No one has beaten me. This is how a warlord gains his respect and keeps it.

“I have digging to do in the northern quarter,” I growl. “Send in a Paralnyi to the female before I return to attend to her. No warriors are to enter my quarters.”

“Yes, Lord Dexx.” Dalsor bows and slams his fist on his chest, backing away, although keeping his eyes on me.

I have been known to lash out without warning. It keeps good warriors ready for anything. But on this occasion, I allow him to leave without an injury.

All my clan have some ability to read thoughts, or in the case of my warriors more emotions, since we came through the wormhole.

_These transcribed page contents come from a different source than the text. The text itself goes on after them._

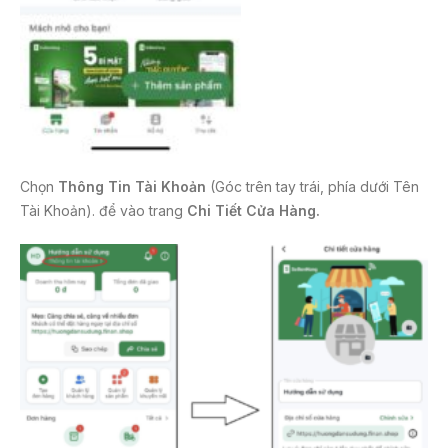
Chọn
Thông Tin Tài Khoản
(Góc trên tay trái, phía dưới Tên
Tài Khoản). để vào trang
Chi Tiết Cửa Hàng.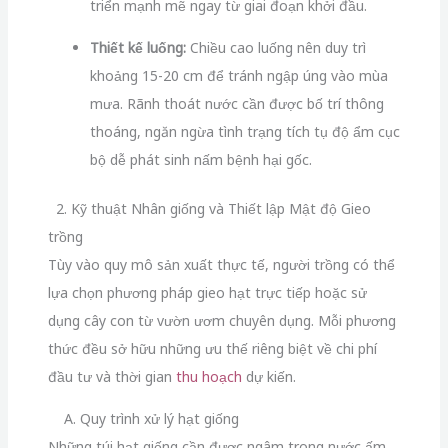
triển mạnh mẽ ngay từ giai đoạn khởi đầu.
Thiết kế luống:
Chiều cao luống nên duy trì
khoảng 15-20 cm để tránh ngập úng vào mùa
mưa. Rãnh thoát nước cần được bố trí thông
thoáng, ngăn ngừa tình trạng tích tụ độ ẩm cục
bộ dễ phát sinh nấm bệnh hại gốc.
2. Kỹ thuật Nhân giống và Thiết lập Mật độ Gieo
trồng
Tùy vào quy mô sản xuất thực tế, người trồng có thể
lựa chọn phương pháp gieo hạt trực tiếp hoặc sử
dụng cây con từ vườn ươm chuyên dụng. Mỗi phương
thức đều sở hữu những ưu thế riêng biệt về chi phí
đầu tư và thời gian
thu hoạch
dự kiến.
A. Quy trình xử lý hạt giống
Những túi hạt giống cần được ngâm trong nước ấm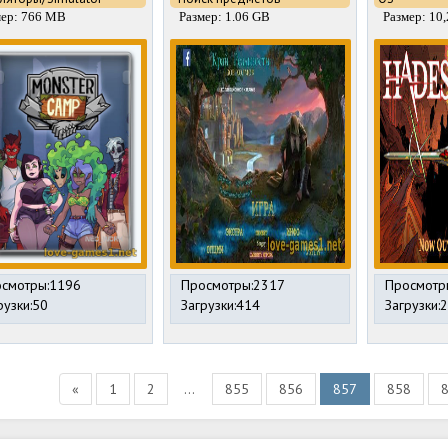
мер: 766 MB
Размер: 1.06 GB
Размер: 10
смотры:1196
Просмотры:2317
Просмотр
рузки:50
Загрузки:414
Загрузки:
«
1
2
...
855
856
857
858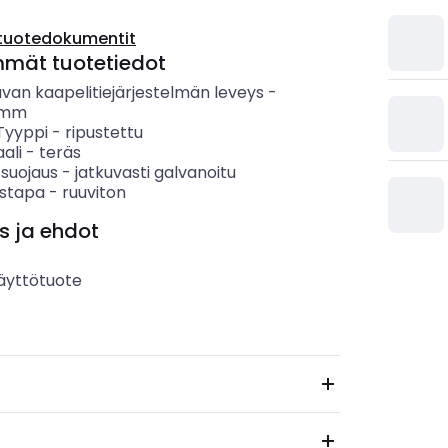
tuotedokumentit
mmät tuotetiedot
van kaapelitiejärjestelmän leveys
-
mm
 Tyyppi
-
ripustettu
ali
-
teräs
 suojaus
-
jatkuvasti galvanoitu
ystapa
-
ruuviton
s ja ehdot
äyttötuote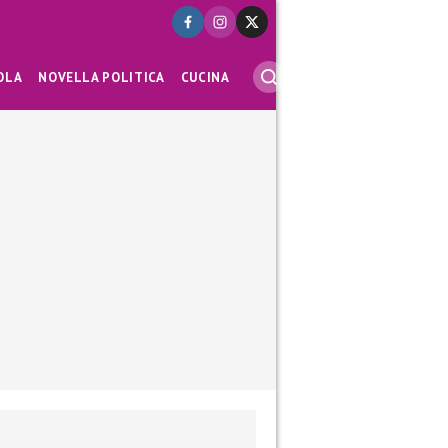
OLA
NOVELLA POLITICA
CUCINA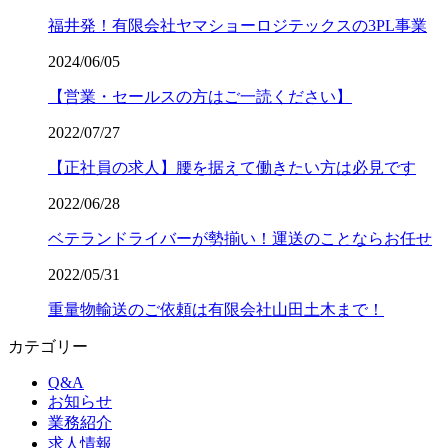
福井発！有限会社ヤマショーロジテックスの3PL事業
2024/06/05
【営業・セールスの方はご一読ください】
2022/07/27
【正社員の求人】腰を据えて働きたい方は必見です
2022/06/28
ベテランドライバーが勢揃い！運送のことならお任せ
2022/05/31
重量物輸送のご依頼は有限会社山田土木まで！
カテゴリー
Q&A
お知らせ
業務紹介
求人情報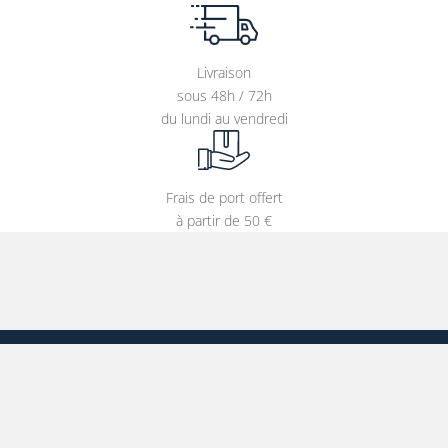
Livraison
sous 48h / 72h
du lundi au vendredi
Frais de port offert
à partir de 50 €
Entrer votre adresse e-mail
CATÉGORIES
S'INSCRIRE À NOTRE NEWSLETTER
Affiches
Tableaux
T-shirts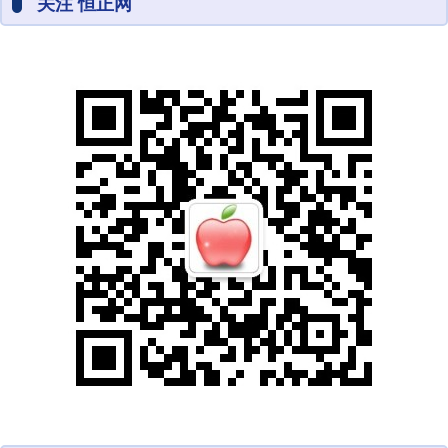
关注 恒正网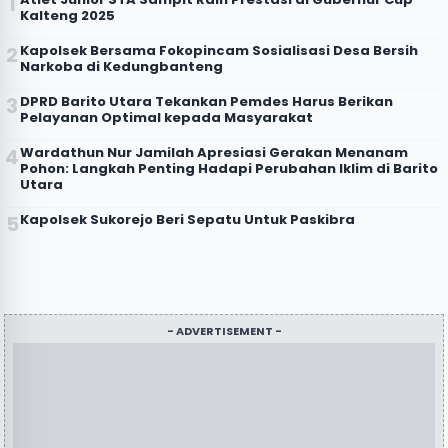
Kalteng 2025
Kapolsek Bersama Fokopincam Sosialisasi Desa Bersih
Narkoba di Kedungbanteng
DPRD Barito Utara Tekankan Pemdes Harus Berikan
Pelayanan Optimal kepada Masyarakat
Wardathun Nur Jamilah Apresiasi Gerakan Menanam
Pohon: Langkah Penting Hadapi Perubahan Iklim di Barito
Utara
Kapolsek Sukorejo Beri Sepatu Untuk Paskibra
- ADVERTISEMENT -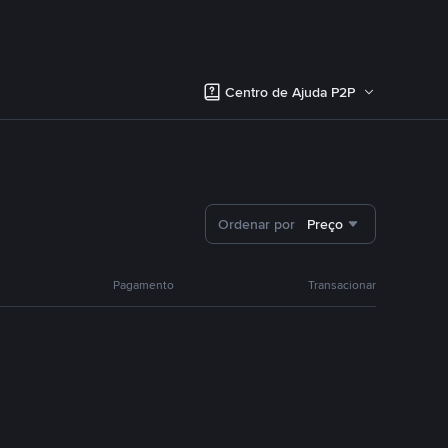
Centro de Ajuda P2P
Ordenar por
Preço
Pagamento
Transacionar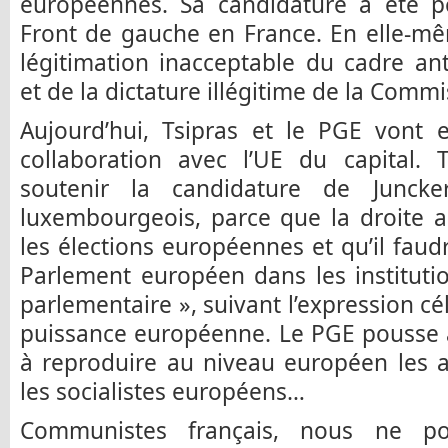
européennes. Sa candidature a été 
Front de gauche en France. En elle-mê
légitimation inacceptable du cadre a
et de la dictature illégitime de la Commi
Aujourd’hui, Tsipras et le PGE vont 
collaboration avec l’UE du capital. T
soutenir la candidature de Juncker, 
luxembourgeois, parce que la droite 
les élections européennes et qu’il faud
Parlement européen dans les institutio
parlementaire », suivant l’expression cé
puissance européenne. Le PGE pousse 
à reproduire au niveau européen les al
les socialistes européens…
Communistes français, nous ne po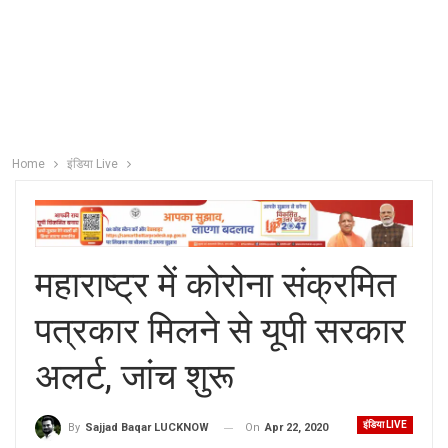
Home
इंडिया Live
महाराष्ट्र में कोरोना संक्रमित
पत्रकार मिलने से यूपी सरकार
अलर्ट, जांच शुरू
इंडिया LIVE
On
Apr 22, 2020
By
Sajjad Baqar LUCKNOW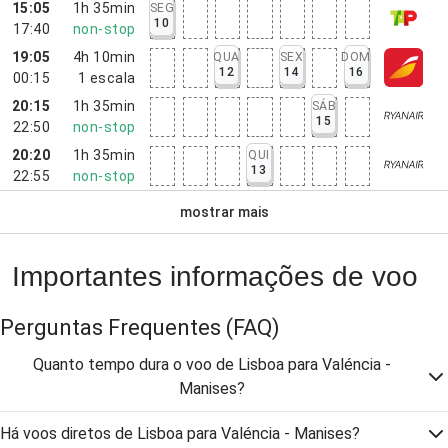
15:05
1h 35min
SEG
10
17:40
non-stop
19:05
4h 10min
QUA
SEX
DOM
12
14
16
00:15
1
escala
20:15
1h 35min
SÁB
15
22:50
non-stop
20:20
1h 35min
QUI
13
22:55
non-stop
mostrar mais
Importantes informações de voo
Perguntas Frequentes
(FAQ)
Quanto tempo dura o voo de Lisboa para Valéncia -
Manises?
Há voos diretos de Lisboa para Valéncia - Manises?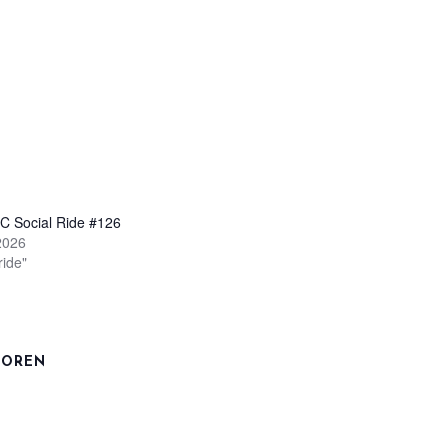
C Social Ride #126
2026
ride"
TOREN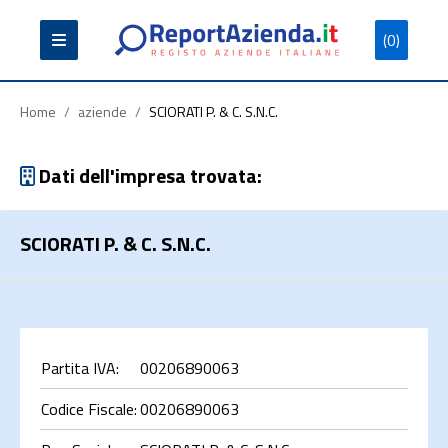
(0)
Partita
Codice
Ragione
Iva
Fiscale
Sociale
Home
/
aziende
/
SCIORATI P. & C. S.N.C.
Dati dell'impresa trovata:
SCIORATI P. & C. S.N.C.
Cerca
Partita IVA:
00206890063
Codice Fiscale:
00206890063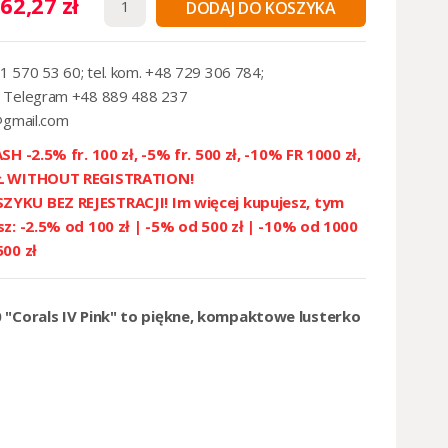
62,27 zł
DODAJ DO KOSZYKA
1 570 53 60; tel. kom. +48 729 306 784;
 Telegram +48 889 488 237
@gmail.com
SH -2.5% fr. 100 zł, -5% fr. 500 zł, -10% FR 1000 zł,
ZŁ WITHOUT REGISTRATION!
YKU BEZ REJESTRACJI! Im więcej kupujesz, tym
sz: -2.5% od 100 zł | -5% od 500 zł | -10% od 1000
500 zł
 "Corals IV Pink" to piękne, kompaktowe lusterko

My ability is better than all of them, given I can read their minds in their entirety, and not just my clan, all of the Sarkarnii, whilst being able to block my clan members from reading me.

My command is by reputation.

However what it gave us with one claw, it took with another.

We must stay in the dark. We must shift for at least twelve nova-hours. If not, the mutations arise once again. My shift is beckoning, and I need to get down the mine to use the Sarkarnii I become to the best advantage. Until I can shift back again, I cannot deal with the female in my quarters.

I reach the central shaft, unfurling my wings as I get close, and the wind whistles up and out at me. For a nova-second, I hang there before shifting the rest of myself and diving down into the very bowels of Vorostor.

Several of my warriors pass me, able now to return to their biped forms. I don’t envy them. I always preferred my Sarkarnii form even before I was forced to take it. The one time I couldn’t shift was the time I lost my eye.

I have never resisted the urge to shift since. Part of me wonders if that is the reason my crew and I have ended up with this mutation, whereas the other Sarkarnii seem to have gotten off lightly in comparison.

We may never know. But what I am aware of is the moment I picked up the human, the moment she was in my arms, onmy shoulder, belonging to me, was the first moment of silence inside my head I’ve had since we crash landed on Vorostor.

And it was pure bliss.

SCARLETT

I’ve wriggled around for hours and hours, rolling onto my tummy, off again, attempting to contort myself into all the weird shapes I can, but other than managing to get my arms from behind my back to in front of me, I’m unable to undo the bonds either at my wrists or my ankles.

Finally I fling myself on my back with a shout of annoyance. Not that the big Sarkarnii who brought me here cares in the least. Presumably I could shout myself hoarse and he wouldn’t care.

“Fuck the Sarkarnii,” I grumble. “Fuck all of this.”

“I expect that is what you are here for.” A voice comes out of the darkness, prim and clipped.

“What?” I sit bolt upright. “Who’s there?”

“I’m going to raise the lighting in here, so shield your eyes,” it says.

I turn my head into the wall and then decide this could be a trap, so I turn back again. The room gets gradually brighter, and I’m able to see I am, where I thought I was. A set of Sarkarnii living quarters.

And standing in front of me is a raccoon.

“What the f-?” I scramble back a ways, not that I’m able to go far with feet and wrists bound.

“Do not be alarmed,” the raccoon says.

“I AM alarmed. You’re a talking raccoon. I’m talking to araccoon!”

“I am not a raccoon. I am a Paralnyi.”

“Other than being a raccoon, what is a Paralnyi?” I ask as the creature approaches me and starts fiddling with the bonds around my ankles.

“To you, Scarlett, I am what is going to stop Lord Dexx from eating you alive.”

“How the hell do you know my name?” I snarl at it as the bond pops free from around my ankles.